[Work instructions] A line qualifies if it holds the string "communicate". Copy every qualifying line from the records.
╭─ Records provided
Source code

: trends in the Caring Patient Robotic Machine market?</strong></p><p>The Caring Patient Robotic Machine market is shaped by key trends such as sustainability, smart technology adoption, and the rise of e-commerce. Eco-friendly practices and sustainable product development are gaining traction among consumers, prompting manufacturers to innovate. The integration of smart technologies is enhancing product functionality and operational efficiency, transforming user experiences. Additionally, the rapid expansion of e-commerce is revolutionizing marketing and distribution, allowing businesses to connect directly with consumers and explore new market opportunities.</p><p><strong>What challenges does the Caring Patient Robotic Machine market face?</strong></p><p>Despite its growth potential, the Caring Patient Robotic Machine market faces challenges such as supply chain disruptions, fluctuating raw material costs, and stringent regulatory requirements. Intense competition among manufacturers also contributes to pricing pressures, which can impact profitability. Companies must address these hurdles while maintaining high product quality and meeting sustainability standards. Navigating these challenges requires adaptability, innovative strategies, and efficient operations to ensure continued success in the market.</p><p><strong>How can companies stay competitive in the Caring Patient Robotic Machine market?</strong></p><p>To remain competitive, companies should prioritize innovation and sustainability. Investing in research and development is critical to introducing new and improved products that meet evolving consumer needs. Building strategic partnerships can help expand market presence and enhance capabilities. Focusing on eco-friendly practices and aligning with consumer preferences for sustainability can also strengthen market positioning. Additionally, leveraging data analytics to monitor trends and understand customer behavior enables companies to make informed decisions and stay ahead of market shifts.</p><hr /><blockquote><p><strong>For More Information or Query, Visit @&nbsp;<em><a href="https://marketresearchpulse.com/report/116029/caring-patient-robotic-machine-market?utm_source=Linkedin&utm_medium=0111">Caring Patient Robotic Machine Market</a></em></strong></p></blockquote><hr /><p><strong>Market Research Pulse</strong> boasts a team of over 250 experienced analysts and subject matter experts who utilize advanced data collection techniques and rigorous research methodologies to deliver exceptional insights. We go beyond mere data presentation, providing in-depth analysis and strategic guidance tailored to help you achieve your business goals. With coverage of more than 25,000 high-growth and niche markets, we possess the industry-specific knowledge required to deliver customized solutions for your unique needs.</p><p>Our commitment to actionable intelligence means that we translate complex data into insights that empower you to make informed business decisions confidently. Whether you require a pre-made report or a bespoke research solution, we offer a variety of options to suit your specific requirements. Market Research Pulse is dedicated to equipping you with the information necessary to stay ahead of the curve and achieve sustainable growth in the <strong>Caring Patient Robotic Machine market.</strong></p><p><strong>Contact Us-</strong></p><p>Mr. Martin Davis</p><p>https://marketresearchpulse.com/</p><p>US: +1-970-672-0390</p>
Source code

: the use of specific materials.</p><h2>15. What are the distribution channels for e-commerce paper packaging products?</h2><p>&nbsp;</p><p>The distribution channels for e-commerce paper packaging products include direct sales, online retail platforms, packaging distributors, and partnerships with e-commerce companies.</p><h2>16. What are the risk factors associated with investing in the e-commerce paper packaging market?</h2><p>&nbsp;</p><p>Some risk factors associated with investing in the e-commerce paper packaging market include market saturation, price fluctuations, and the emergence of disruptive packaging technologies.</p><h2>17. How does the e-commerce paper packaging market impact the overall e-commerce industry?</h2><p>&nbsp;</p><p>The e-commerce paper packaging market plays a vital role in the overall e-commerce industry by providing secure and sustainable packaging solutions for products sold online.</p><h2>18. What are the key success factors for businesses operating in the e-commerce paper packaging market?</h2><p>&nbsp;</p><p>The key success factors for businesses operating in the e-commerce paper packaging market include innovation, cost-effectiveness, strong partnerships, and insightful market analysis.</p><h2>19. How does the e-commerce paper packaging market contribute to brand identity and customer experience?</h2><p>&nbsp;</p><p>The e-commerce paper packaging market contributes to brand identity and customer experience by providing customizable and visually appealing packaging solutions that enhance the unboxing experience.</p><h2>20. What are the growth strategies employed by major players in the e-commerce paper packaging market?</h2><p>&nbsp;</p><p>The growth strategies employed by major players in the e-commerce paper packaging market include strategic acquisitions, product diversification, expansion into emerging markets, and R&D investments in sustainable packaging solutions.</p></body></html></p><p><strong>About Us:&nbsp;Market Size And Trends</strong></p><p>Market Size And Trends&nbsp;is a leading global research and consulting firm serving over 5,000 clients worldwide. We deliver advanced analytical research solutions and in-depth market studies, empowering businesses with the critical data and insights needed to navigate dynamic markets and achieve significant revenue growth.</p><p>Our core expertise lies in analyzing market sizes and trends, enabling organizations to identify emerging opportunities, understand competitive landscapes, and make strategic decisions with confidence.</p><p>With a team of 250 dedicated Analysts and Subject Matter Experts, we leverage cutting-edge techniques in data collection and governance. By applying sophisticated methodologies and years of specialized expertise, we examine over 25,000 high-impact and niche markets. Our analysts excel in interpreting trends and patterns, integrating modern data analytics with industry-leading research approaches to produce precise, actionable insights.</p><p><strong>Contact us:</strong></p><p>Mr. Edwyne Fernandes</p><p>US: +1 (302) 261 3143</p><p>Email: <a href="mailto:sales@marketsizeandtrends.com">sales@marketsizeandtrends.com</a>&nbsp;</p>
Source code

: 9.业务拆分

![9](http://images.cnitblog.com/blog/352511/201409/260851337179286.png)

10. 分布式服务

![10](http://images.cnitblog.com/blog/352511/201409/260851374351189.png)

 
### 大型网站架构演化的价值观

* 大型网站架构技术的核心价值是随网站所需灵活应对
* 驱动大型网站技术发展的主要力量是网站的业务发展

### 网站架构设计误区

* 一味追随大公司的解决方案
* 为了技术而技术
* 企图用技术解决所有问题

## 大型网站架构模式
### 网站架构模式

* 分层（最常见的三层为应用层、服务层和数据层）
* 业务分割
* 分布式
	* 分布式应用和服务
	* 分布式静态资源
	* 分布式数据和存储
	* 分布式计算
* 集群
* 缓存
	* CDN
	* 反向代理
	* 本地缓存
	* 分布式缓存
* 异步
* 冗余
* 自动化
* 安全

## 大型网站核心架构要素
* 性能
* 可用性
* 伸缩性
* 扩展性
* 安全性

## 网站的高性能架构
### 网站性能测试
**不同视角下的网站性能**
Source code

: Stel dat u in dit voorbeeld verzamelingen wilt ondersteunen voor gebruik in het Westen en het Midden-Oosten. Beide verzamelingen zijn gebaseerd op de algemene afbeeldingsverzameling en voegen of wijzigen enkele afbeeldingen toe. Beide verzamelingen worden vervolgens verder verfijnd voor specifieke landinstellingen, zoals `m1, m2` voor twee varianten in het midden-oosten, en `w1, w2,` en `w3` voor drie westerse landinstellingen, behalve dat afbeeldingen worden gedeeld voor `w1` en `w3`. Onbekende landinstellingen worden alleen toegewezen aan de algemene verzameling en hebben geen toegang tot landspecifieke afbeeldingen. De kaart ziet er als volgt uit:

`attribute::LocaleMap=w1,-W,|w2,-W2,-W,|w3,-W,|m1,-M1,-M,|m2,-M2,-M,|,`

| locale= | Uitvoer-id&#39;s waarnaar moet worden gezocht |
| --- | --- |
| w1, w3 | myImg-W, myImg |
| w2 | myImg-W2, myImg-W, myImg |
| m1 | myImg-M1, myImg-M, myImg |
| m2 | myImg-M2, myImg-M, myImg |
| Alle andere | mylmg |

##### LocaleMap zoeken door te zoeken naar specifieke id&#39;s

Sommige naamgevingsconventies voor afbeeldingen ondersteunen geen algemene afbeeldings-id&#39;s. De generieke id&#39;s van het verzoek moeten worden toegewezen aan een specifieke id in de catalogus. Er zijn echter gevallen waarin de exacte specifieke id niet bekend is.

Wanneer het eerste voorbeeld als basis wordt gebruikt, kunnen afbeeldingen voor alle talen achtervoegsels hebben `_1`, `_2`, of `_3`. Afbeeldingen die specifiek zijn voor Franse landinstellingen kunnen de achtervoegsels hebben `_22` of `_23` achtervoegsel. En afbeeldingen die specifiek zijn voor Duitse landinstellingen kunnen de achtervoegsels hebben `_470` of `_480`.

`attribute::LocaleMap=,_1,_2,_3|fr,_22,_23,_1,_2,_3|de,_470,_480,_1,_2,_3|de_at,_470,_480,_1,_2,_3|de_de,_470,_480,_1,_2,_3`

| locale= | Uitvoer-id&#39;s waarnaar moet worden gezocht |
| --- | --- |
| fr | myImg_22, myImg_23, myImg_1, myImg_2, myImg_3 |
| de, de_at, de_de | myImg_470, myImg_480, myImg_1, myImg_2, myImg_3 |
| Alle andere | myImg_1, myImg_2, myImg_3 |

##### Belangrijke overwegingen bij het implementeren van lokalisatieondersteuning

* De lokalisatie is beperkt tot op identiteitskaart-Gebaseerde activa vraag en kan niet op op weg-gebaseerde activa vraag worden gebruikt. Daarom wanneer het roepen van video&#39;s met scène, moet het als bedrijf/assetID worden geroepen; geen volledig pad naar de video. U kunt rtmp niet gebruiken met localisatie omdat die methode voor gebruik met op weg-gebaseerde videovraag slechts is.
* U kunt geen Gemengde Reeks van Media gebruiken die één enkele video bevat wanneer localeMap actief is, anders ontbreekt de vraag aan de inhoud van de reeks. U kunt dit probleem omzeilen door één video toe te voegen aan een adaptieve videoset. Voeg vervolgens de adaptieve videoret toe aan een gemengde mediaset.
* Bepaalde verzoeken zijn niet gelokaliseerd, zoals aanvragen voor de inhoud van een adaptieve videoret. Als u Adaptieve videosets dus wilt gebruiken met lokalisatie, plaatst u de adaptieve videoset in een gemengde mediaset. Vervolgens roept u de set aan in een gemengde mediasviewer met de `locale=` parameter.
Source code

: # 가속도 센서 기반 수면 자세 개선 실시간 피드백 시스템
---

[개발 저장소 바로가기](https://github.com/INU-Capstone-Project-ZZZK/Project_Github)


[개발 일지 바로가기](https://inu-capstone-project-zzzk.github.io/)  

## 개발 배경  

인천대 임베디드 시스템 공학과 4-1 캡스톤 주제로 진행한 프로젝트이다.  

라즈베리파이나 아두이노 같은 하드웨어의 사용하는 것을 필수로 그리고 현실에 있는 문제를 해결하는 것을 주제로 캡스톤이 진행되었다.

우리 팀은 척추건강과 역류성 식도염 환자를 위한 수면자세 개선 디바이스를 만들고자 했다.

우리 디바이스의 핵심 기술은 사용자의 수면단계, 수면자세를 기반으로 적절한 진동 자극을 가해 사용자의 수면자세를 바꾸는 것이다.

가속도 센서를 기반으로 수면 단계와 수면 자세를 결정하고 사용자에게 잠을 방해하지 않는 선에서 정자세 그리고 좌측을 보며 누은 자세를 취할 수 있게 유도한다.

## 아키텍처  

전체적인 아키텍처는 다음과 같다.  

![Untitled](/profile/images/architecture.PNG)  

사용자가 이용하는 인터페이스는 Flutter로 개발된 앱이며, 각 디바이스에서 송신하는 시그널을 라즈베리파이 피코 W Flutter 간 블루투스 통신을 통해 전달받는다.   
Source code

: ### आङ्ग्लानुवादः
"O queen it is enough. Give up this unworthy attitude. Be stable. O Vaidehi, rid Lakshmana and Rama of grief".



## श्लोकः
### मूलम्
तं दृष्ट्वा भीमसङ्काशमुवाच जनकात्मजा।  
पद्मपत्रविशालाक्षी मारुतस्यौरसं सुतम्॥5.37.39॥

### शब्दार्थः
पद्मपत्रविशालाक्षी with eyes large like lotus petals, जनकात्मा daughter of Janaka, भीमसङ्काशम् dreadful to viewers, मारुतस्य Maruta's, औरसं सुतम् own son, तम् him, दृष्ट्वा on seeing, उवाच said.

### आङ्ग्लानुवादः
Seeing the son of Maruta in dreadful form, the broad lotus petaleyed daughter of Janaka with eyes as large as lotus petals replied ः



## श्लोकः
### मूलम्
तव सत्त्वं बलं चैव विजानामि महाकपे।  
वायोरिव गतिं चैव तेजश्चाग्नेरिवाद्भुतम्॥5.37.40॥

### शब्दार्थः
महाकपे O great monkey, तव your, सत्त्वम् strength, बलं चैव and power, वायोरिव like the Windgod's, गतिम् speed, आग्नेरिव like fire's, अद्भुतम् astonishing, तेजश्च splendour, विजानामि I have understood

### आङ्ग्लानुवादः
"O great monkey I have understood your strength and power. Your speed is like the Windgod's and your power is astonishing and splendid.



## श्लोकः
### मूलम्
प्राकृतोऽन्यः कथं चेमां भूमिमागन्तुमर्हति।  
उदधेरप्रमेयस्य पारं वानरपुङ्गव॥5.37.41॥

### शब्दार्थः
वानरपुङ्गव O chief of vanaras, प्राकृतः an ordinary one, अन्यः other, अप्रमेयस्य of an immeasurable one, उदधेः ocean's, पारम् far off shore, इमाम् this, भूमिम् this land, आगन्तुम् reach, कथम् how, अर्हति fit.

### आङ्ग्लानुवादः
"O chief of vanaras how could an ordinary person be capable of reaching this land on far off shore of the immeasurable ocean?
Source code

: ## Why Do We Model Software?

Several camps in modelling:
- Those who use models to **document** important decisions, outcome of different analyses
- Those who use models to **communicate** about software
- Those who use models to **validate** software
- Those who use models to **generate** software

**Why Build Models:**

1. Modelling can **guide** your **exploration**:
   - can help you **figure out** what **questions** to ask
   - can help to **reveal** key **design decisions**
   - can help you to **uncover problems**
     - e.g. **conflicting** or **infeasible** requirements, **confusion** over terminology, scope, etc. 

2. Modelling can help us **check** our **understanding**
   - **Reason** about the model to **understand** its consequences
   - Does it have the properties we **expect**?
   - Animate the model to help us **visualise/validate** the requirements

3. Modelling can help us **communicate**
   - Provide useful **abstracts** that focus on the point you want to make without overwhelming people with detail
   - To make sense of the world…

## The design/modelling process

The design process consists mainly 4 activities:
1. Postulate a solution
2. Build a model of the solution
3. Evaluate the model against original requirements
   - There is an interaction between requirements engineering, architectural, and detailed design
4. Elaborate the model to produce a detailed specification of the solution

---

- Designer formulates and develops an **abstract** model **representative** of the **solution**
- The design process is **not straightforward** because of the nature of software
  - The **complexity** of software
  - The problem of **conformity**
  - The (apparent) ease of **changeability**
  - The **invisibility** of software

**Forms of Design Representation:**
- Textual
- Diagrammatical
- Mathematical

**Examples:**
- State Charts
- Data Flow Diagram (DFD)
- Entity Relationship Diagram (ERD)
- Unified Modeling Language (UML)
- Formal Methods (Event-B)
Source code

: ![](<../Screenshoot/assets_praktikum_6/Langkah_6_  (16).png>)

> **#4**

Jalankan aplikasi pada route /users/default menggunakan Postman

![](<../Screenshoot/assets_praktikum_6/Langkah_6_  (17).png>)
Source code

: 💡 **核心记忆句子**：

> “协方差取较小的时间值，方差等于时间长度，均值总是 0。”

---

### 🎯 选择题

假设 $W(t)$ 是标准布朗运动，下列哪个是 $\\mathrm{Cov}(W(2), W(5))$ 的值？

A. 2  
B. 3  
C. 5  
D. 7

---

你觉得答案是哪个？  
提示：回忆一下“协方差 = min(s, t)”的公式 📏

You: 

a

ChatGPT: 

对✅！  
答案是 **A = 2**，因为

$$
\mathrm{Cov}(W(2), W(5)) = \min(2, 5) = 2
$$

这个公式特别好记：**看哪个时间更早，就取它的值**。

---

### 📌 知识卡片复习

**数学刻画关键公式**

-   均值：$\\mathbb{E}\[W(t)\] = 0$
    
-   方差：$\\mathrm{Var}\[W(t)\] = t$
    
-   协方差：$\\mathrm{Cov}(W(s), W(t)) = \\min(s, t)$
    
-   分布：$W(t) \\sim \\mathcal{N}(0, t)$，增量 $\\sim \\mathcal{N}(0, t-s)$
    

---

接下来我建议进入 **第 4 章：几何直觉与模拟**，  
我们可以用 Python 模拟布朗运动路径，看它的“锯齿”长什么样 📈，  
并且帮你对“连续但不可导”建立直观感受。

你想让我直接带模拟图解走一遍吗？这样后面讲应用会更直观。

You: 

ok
╰─
[Completed task]
- Those who use models to **communicate** about software
3. Modelling can help us **communicate**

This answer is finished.